The setup I’m using now is as follows. The password database file is stored on my Google Drive. This allows me to have a silent synchronization between my different devices, and provide me with an online backup. I’m using both my Master Password (with a 100+ bits entropy) and a key file (which is stored locally, not on Google Drive) to unlock the database. It can communicate automatically with my various browsers thanks to two extensions: chromeIPass and PassIFox. The database file and the key file are backed up on a Network Attached Storage drive, and two offline copies.

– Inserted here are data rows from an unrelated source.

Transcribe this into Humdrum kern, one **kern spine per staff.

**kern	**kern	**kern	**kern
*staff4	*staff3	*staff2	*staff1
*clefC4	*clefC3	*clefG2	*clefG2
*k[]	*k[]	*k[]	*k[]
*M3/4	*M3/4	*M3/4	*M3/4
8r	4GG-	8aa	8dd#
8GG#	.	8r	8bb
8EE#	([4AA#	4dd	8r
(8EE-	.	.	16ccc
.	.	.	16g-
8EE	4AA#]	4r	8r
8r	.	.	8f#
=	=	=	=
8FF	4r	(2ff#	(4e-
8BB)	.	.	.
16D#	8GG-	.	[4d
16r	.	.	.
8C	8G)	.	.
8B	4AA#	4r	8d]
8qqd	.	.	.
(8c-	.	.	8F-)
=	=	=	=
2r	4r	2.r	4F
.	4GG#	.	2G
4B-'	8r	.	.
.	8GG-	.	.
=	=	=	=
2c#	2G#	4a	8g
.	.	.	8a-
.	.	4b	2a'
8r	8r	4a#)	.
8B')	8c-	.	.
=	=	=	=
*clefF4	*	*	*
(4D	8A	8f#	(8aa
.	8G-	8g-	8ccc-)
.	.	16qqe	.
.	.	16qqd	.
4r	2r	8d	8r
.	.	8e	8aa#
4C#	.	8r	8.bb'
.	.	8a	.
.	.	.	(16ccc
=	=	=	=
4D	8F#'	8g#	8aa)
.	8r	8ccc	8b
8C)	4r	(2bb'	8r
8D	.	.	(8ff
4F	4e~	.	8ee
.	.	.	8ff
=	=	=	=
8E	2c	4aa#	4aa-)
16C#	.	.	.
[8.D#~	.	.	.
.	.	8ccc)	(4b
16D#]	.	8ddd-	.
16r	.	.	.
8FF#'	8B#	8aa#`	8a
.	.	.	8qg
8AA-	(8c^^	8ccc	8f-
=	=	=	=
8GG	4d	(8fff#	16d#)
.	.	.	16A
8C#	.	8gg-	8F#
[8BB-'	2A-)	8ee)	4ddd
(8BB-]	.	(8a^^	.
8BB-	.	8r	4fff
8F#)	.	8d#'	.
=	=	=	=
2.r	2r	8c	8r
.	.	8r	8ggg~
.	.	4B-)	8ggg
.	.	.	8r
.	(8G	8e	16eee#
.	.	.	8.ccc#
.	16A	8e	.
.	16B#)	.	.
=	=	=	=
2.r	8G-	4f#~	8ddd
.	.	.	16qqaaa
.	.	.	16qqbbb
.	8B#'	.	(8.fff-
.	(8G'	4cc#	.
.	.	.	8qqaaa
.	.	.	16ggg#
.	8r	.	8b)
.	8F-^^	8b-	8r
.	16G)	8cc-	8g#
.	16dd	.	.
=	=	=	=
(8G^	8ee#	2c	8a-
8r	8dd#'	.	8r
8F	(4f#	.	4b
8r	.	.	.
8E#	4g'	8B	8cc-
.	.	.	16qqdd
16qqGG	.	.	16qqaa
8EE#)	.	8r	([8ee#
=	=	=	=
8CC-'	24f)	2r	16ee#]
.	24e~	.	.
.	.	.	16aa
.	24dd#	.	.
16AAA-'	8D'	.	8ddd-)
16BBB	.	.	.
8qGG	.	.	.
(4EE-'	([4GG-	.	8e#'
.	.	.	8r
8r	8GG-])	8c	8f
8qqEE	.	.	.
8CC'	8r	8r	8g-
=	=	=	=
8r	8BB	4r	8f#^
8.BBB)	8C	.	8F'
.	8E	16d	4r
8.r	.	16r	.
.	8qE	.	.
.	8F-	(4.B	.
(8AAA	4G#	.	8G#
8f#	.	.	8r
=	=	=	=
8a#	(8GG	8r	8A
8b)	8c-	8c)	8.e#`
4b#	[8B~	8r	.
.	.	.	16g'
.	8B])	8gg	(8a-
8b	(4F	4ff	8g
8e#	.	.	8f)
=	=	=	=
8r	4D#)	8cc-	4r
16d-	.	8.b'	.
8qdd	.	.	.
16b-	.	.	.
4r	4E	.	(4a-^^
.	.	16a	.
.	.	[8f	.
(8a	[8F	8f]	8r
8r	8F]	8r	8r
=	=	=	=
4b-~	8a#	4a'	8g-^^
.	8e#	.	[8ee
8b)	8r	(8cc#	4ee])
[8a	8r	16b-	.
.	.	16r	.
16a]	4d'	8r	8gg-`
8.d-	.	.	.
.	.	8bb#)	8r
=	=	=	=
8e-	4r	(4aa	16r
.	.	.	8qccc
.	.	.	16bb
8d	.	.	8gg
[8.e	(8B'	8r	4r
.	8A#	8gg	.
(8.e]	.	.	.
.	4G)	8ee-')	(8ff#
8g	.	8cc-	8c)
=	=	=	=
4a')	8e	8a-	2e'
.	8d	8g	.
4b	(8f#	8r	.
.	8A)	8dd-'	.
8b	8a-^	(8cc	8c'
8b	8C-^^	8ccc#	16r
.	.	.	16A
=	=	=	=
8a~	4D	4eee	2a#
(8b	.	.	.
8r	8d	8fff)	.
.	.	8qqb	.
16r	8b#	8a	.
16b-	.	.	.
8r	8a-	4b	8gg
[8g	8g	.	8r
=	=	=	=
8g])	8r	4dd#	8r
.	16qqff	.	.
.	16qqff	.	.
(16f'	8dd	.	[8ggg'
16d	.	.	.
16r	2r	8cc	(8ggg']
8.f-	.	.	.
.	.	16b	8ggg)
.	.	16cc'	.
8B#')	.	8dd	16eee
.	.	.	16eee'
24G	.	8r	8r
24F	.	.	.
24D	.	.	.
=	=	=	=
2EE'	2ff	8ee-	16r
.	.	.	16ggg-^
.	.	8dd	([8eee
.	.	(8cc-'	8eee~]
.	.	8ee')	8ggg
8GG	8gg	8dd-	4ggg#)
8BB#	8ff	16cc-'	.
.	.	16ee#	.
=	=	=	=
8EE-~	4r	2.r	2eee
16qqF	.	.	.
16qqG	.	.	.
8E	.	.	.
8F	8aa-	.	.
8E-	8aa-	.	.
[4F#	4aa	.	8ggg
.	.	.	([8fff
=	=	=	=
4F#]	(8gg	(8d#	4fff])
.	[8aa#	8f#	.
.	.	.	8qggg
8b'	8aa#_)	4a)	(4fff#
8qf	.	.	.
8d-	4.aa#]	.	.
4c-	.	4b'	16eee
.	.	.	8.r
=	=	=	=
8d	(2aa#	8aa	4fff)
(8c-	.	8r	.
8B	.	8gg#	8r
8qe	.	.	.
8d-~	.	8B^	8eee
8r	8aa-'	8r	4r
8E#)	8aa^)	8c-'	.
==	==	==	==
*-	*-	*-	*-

So I’m finally happy again. The main “problem” I have with KeePassXC is its UI. In these days of Flat UI and Material Design guidelines, the software feels really dated. It also lacks some basic features such as showing which fields can be displayed in the entries columns, and my biggest gripe: custom fields do not show straight away when you search for a specific entry. Let’s say for instance you create an entry for a credit card. It contains several custom fields such as the card number, its expiration date and the CCV. KeePassXC won’t show those fields unless you go and edit the entry to display the custom fields, or you right click and select one of the “copy attributes” options. It would have been much better if each entry could be displayed in its entirety on a single pane, minus the protected fields of course.
I should give an honorable mention to KeeWeb, a web app (available as an Electron desktop app as well), which tries to rejuvenate KeePass in that regard. But it poses even more security problems than KeePass does. I won’t go into too much details in this post, but the flaws are easy to guess.
All in all, I feel much better using KeePassXC than I was using LastPass. Of course, this solution is not the most secure there is, especially by storing the database file on the cloud. I could fix this issue by using a self-hosted cloud service like OwnCloud or Bitorrent Sync. But once again, the balance between security and day to day usage would have been lost. I’d love for KeePassXC to support TOTP so that I could use again my Yubikey and get rid of the keyfile, but so far I feel confident in that solution.
By the way, what do you use to store your passwords?